The Hong Kong International Film Festival of 2016 unfolded its fortieth edition from 21 March to 4 April with more than 200 films shown in venues spread out all over Hong Kong (from the New Territories to Hong Kong Island). Thus, on its fortieth anniversary, the festival demonstrated its ability to maintain its relevance to the city as perhaps the premier art and cultural event of the territory. It shored up its reputation for cinematic diversity and quality under a spirit of independent programming and administration—the festival having now established itself as an independently-run entity from its original status when it was completely managed by the government for some 28 years before it became “privatized” in 2004.

HKIFF began life as a purely cinephilic festival but it became competitive when it became independent, one of the signs of its fully grown-up development, one might say. In addition to the Fipresci Prize, there were four other juries deliberating on HKIFF40. The categories were the Young Cinema Competition, the Documentary Competition, the Signis Award, and the Short Film Competition. With the exception of the Fipresci jury (which awarded only one main prize), all the other competition categories awarded either the special mention or the jury prize in addition to the main prizes. The main competition category is the Young Cinema Prize (named the Firebird Prize), which was awarded to newcomer director Zhang Hanyi’s debut film Life After Life (Zhifan maoye), with a Jury Prize going to Austrian director Händl Klaus’s Tomcat (Kater). The films in the Young Cinema competition, some of which also overlapped with the selections for the Fipresci Prize, reflected the strong diversity and range of modern cinema, and covered themes of development and the need for more social understanding and tolerance in developing countries such as Mongolia, Saudi Arabia, Ghana, southern Thailand, and deep in the provinces of China. The young filmmakers (most of whom were doing either their debut films or into their second works) showed a sense of maturity in their handling of content as well as in technique.

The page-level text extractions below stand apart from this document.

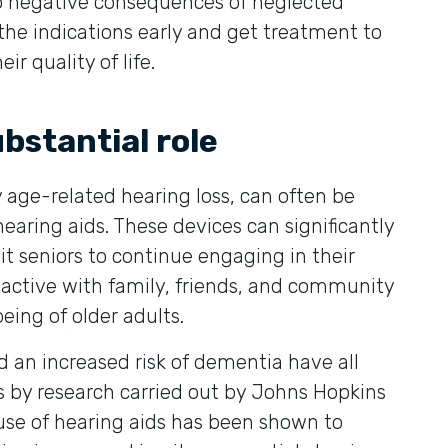
so negative consequences of neglected
fy the indications early and get treatment to
r quality of life.
ubstantial role
ly age-related hearing loss, can often be
hearing aids. These devices can significantly
it seniors to continue engaging in their
y active with family, friends, and community
being of older adults.
d an increased risk of dementia have all
s by research carried out by Johns Hopkins
 use of hearing aids has been shown to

The nostalgia factor inherent in the fortieth anniversary of HKIFF was also reinforced in several of the programming sections. For example, the 400th anniversary of Shakespeare’s death was marked in a programme devoted to the cinematic adaptations of the playwright’s Macbeth. A retrospective was dedicated to the restorations of Bruce Lee’s films made in Hong Kong; and the works of Wong Kar-wai were given a retrospective reconsideration under a section celebrating 25 years of Jet Tone (under the title “In the Mood for Films”). Jet Tone is the production company established by Wong to produce his films as well as the films of others, such as Jeff Lau’s The Eagle Shooting Heroes (Shediao yingxiong zhuan zhi dongcheng xijiu, 1993), Eric Kot’s First Love: The Litter on the Breeze (Chuchan lianhou de erren shijie, 1997), and Cheng Hsiao-tse’s Miao Miao (2008). Wong’s own films remained attractive and appealing to the audience, suggesting that the nostalgic factor in the director’s works is far from a spent force. In a sense, this mirrored the resilience and reenergizing dynamic of HKIFF itself as it looked back on forty years of providing festival fodder to a Hong Kong citizenry that has not lost its love of cinema.